Not only did Elaine’s story become the subject of medical articles, she started volunteering for the program and is now the Dare to C.A.R.E. Manager. “If it were not for that program, I probably would have had a stroke by now,” she says. “It literally saved my life.”
Cardiovascular disease is a systemic disease that affects the heart and arteries in the body.
C.A.R.E. stands for Carotid Artery Disease (CAD), Abdominal Aortic Aneurysms, Renal Artery Stenosis and Extremity Artery. CAD affects the heart while peripheral arterial disease (PAD) involves other arteries in the body such as arms, legs, kidneys, intestines and the brain.
Dare to C.A.R.E. offers free screenings for these diseases by utilizing a simple, non-invasive ultrasound procedure. Coupled with lectures from cardiovascular specialists and educational materials, Dare has screened almost 27,000 people, according to Elaine, and almost half showed signs of CVD while 10 percent learned they needed life-saving treatment. “Every day we save someone’s life,” says Elaine.
High risk factors include high blood pressure, high cholesterol, diabetes, smoking or a family history of cardiovascular disease. Anyone over 60 is also a candidate. As simple and reliable as these tests are, they are not normally part of a regular physical. If the screening reveals a critical blockage, the patient is referred to his or her primary care physician for further treatment.

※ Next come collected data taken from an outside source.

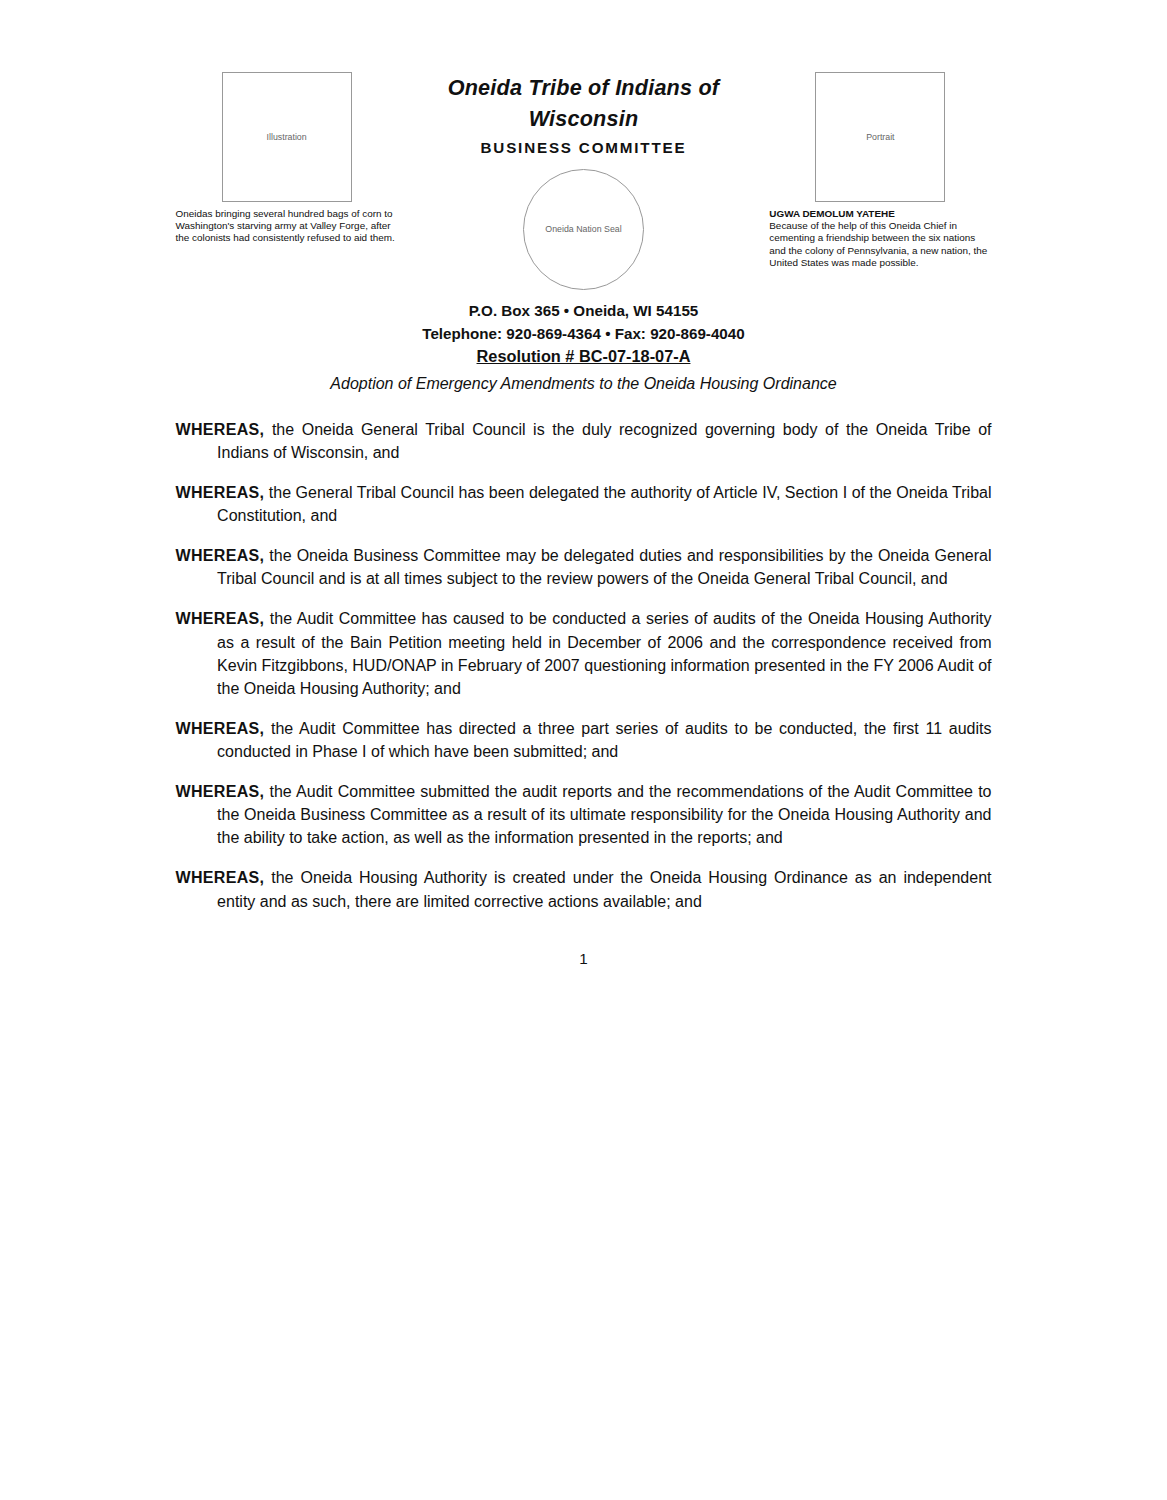Illustration
Oneidas bringing several hundred bags of corn to Washington's starving army at Valley Forge, after the colonists had consistently refused to aid them.
Oneida Tribe of Indians of Wisconsin
BUSINESS COMMITTEE
Oneida Nation Seal
P.O. Box 365 • Oneida, WI 54155
Telephone: 920-869-4364 • Fax: 920-869-4040
Portrait
UGWA DEMOLUM YATEHE
Because of the help of this Oneida Chief in cementing a friendship between the six nations and the colony of Pennsylvania, a new nation, the United States was made possible.
Resolution # BC-07-18-07-A
Adoption of Emergency Amendments to the Oneida Housing Ordinance
WHEREAS, the Oneida General Tribal Council is the duly recognized governing body of the Oneida Tribe of Indians of Wisconsin, and
WHEREAS, the General Tribal Council has been delegated the authority of Article IV, Section I of the Oneida Tribal Constitution, and
WHEREAS, the Oneida Business Committee may be delegated duties and responsibilities by the Oneida General Tribal Council and is at all times subject to the review powers of the Oneida General Tribal Council, and
WHEREAS, the Audit Committee has caused to be conducted a series of audits of the Oneida Housing Authority as a result of the Bain Petition meeting held in December of 2006 and the correspondence received from Kevin Fitzgibbons, HUD/ONAP in February of 2007 questioning information presented in the FY 2006 Audit of the Oneida Housing Authority; and
WHEREAS, the Audit Committee has directed a three part series of audits to be conducted, the first 11 audits conducted in Phase I of which have been submitted; and
WHEREAS, the Audit Committee submitted the audit reports and the recommendations of the Audit Committee to the Oneida Business Committee as a result of its ultimate responsibility for the Oneida Housing Authority and the ability to take action, as well as the information presented in the reports; and
WHEREAS, the Oneida Housing Authority is created under the Oneida Housing Ordinance as an independent entity and as such, there are limited corrective actions available; and
1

Screenings are performed by trained technicians and are available by appointment at the Kent Island Anne Arundel Medical Center every Wednesday from 8:00 a.m. to 2:30 p.m. “Our goal is that every one in the U.S. who is at risk can get a free screening,” says Elaine.
The program is funded by donations and survives on volunteer help for filing reports placing reminder calls, etc. “We have a nice group of volunteers who believe in what we do and are helping us,” says Elaine. “We’re doing a great thing, and we’re determined not to let it end.”